(課題 A): 研究報告によると、この研究課題の研究機関はどこか答えよ。
(課題 B): 研究報告のうち、「2018 Fiscal Year」から「工学研究科, 准教授 (40453675)」までを、両端も含めてそのまま書き写せ。
(課題 C): 研究報告を、最後の文の後から書き継げ。

══ 原文 ══

2018 Fiscal Year Annual Research Report
Statistical physics and energetics for autonomous motion and functional design in active molecular engines
Project Area | Molecular Engine: Design of Autonomous Functions through Energy Conversion |
Project/Area Number |
18H05427
|
Research Institution | Kyushu University |
Principal Investigator |
前多 裕介 九州大学, 理学研究院, 准教授 (30557210)
|
Co-Investigator(Kenkyū-buntansha) |
鳥谷部 祥一 東北大学, 工学研究科, 准教授 (40453675)
|
Project Period (FY) |
2018-06-29 – 2023-03-31
|
Keywords | 非平衡統計力学 / アクティブマター / 揺らぎ / 生体分子モーター / 集団運動 / ソフトマター / エネルギー変換 |
Outline of Annual Research Achievements |
本研究では,発動分子の設計指針をエネルギー論に基づいて構築するとともに,発動分子の集団運動制御および集団運動によるマクロな機能の発現のための理論・実験基盤を構築する.発動分子が集まって協働的な集団として振舞うことで,1分子では実現できないマクロな機能を発現する.そのためには集団運動の制御法を確立することが必要である.機能発現の可能性を探索するために,生体分子モーターのキネシンと微小管, ミオシンとアクチン骨格からなるアクティブゲルを対象にして秩序形成や運動や変形といったダイナミクスが現れる物理学的メカニズムを解明する.さらに, バクテリアの集団運動を境界形状で制御する幾何学的な関係式を明らかにしている.これをキネシン-微小管の集団運動の系にも発展させることで, 発動分子のマクロな機能発現の共通性と多様性を明らかにする.様々な発動分子の集団挙動を支配する力学原理をもとに,発動分子で自律的に動作する機能的デバイスの設計に関する共同研究にも着手している.

═══
══ データ一覧 ══

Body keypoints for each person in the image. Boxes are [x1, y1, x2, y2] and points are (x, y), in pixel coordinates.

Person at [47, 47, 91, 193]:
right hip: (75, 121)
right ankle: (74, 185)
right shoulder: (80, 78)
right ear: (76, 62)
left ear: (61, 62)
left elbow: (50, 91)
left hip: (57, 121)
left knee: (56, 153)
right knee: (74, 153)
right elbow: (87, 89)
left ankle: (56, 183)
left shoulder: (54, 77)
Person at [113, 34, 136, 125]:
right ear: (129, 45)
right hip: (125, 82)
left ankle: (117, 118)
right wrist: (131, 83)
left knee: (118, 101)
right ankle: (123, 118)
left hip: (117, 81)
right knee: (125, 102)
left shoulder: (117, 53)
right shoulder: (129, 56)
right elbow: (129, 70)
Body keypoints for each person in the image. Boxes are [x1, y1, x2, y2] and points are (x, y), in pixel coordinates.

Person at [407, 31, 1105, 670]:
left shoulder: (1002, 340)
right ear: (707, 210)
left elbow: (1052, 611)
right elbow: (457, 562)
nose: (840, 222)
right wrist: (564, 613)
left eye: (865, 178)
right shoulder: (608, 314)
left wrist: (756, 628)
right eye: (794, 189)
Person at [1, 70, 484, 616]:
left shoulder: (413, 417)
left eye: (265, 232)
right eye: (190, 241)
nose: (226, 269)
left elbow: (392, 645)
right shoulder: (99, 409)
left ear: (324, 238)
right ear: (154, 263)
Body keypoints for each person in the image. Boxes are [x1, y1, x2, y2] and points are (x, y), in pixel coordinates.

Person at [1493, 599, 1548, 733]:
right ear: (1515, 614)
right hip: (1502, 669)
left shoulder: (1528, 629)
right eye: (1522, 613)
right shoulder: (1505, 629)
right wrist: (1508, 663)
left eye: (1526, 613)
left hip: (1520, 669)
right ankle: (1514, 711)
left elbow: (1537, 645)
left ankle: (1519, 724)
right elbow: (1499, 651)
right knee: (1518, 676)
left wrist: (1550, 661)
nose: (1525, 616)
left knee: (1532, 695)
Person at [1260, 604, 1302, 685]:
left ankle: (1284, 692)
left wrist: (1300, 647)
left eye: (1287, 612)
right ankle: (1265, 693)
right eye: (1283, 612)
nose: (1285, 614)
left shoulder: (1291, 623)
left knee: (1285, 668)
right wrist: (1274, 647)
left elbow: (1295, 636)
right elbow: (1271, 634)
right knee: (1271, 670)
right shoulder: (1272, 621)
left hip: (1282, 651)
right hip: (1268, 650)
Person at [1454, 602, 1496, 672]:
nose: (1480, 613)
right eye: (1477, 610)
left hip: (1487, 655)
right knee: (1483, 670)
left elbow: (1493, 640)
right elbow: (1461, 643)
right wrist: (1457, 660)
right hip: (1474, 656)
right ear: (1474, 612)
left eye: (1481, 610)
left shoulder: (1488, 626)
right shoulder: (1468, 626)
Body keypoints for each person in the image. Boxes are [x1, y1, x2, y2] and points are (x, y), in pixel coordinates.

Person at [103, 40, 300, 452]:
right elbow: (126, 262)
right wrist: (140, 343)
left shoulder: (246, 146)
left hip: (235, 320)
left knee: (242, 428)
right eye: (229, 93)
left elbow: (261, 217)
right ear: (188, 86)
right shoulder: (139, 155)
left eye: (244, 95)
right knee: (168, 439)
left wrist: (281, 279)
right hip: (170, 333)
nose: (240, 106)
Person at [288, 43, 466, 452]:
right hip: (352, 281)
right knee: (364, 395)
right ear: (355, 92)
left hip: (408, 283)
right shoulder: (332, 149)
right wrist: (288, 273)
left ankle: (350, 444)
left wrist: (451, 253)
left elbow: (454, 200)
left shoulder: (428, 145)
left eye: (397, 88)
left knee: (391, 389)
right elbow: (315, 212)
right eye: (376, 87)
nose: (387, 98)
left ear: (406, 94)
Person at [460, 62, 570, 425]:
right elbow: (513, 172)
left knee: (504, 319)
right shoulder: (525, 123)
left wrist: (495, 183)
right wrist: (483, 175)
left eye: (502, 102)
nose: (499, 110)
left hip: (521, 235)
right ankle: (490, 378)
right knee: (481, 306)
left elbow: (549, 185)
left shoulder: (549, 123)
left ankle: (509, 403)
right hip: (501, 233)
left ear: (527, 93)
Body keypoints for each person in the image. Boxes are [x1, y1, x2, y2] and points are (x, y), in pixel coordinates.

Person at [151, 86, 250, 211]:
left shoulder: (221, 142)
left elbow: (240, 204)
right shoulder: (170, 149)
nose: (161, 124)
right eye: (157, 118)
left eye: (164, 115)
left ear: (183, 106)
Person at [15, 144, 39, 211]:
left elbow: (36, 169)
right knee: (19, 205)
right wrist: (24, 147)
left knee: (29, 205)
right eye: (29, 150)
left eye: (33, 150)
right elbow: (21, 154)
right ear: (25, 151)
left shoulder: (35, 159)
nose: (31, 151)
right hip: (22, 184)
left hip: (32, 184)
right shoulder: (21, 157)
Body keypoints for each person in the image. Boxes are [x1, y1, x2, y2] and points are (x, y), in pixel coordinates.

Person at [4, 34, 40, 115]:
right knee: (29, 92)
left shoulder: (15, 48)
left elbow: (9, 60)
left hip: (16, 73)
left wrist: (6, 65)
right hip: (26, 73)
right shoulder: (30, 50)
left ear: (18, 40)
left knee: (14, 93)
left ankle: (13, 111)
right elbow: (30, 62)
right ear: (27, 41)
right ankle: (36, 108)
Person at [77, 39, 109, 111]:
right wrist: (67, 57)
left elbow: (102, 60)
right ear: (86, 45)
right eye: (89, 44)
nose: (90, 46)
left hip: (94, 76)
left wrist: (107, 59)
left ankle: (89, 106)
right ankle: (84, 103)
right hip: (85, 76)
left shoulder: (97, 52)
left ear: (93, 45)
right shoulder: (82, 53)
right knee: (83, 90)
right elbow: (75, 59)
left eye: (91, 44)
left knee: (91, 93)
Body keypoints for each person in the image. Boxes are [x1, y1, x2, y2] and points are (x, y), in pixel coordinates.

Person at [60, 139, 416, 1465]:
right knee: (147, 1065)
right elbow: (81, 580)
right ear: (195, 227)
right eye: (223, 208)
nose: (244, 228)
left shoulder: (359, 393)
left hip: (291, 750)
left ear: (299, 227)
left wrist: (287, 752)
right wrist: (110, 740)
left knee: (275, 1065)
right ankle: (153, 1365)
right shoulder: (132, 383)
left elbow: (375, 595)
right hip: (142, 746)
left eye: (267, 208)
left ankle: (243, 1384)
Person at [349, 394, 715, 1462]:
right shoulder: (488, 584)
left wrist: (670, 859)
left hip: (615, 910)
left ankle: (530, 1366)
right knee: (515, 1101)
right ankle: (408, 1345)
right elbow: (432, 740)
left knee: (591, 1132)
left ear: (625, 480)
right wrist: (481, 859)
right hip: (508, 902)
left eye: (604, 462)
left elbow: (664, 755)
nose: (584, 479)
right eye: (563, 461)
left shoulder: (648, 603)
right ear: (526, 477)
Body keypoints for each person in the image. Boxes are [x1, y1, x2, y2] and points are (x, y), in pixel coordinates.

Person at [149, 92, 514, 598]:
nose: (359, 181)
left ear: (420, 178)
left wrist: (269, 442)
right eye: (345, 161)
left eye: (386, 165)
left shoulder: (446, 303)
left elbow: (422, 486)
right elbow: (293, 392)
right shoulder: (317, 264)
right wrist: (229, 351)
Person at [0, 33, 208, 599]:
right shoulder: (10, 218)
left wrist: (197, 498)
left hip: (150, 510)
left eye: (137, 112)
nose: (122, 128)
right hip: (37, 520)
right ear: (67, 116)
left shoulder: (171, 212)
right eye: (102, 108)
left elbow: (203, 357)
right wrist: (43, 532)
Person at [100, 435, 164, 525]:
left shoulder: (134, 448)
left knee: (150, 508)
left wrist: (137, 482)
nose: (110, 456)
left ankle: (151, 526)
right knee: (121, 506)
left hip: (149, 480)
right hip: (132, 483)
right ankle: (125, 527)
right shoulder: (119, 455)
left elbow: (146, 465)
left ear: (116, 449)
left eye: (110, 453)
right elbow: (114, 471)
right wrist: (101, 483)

═══

(解答 A): 九州大学。

(解答 B):
2018 Fiscal Year Annual Research Report
Statistical physics and energetics for autonomous motion and functional design in active molecular engines
Project Area | Molecular Engine: Design of Autonomous Functions through Energy Conversion |
Project/Area Number |
18H05427
|
Research Institution | Kyushu University |
Principal Investigator |
前多 裕介 九州大学, 理学研究院, 准教授 (30557210)
|
Co-Investigator(Kenkyū-buntansha) |
鳥谷部 祥一 東北大学, 工学研究科, 准教授 (40453675)

(解答 C):
また,生体回転分子モーターであるF1-ATPaseは,極めて効率的に動くことが知られている.高いエネルギー変換効率の人工発動分子を実現するには, F1-ATPaseが実現している高効率のエネルギー変換機構を参考にし,さらに,エネルギー変換効率を計測して, その結果を分子設計にフィードバックするという戦略的なアプローチが肝心である.このために,非平衡統計力学に立脚した計測法を生体分子モーターに応用する.本年度は, これらの研究を推進するため, 生体分子モーターの精製系の構築, 回転電場法システムの改良, 他の研究グループとの共同研究に着手した.
|
Current Status of Research Progress |
Current Status of Research Progress
2: Research has progressed on the whole more than it was originally planned.
Reason
生体発動分子の集団挙動に関して,キネシン分子モーターと微小管骨格が形成する集団渦構造を制御する幾何学的関係を見出した.これまでに得ているバクテリア集団運動との違いを比較し,分子モーター系に特有の集団運動の幾何学的特徴を理論的にも説明することができている.さらに,ミオシン分子モーターとアクチン細胞骨格がつくるアクティブゲルが細胞区画の対称性を力学的に決定する機構を実験および理論モデルから明らかにした.この成果の発展として,細胞運動や細胞変形のアクティブゲルモデルの構築にも成功している.更なる展開として,(i) 光刺激による集団運動の制御, (ii)ソフトマターにおける流動現象の解明と制御, についても計画通り共同研究に着手している,
次に,生体分子モーターF1-ATPaseが高効率に運動するメカニズムを明らかにすることを目指し,本年度はその基礎固めを行った.特に,(i)精製系を構築し,野生型F1-ATPaseの精製を行った.また,高精度トルク測定に向け,回転電場法システムおよび解析法を改良した.(ii)分子内の「エネルギーの流れ」を可視化するために,分子動力学の専門家と共同研究を開始し,研究の流れを確認した.さらに,(iii)F1-ATPaseのエネルギー論について,海外のグループと共同研究に関する議論をスタートした.
|
Strategy for Future Research Activity |
発動分子集団を対象とした研究は以下の計画で推進する.生体発動分子のミオシンはアクチン骨格に収縮力を及ぼすことで,細胞の運動や変形,細胞の分裂を司る.ミオシンが作るアクティブなゲル構造が変形や運動を誘起する仕組みを解明するため、共焦点顕微鏡によるイメージングとアクティブゲル理論による解析,フェーズフィールド法を用いた数値シミュレーションを行う.発動分子集団のダイナミクスをエネルギー論から捉えるため,運動速度と牽引力の同時測定を行い, 自発運動の仕事率を計測する.さらに,我々が得意とする微細加工技術と光制御技術を用いることで,アクティブゲルによる運動や変形の力学的メカニズムを明らかにする.得られる結果を光応答性の液晶ソフトマター材料の配向制御に応用し,発動分子集団のマクロな機能設計への道筋を確立する.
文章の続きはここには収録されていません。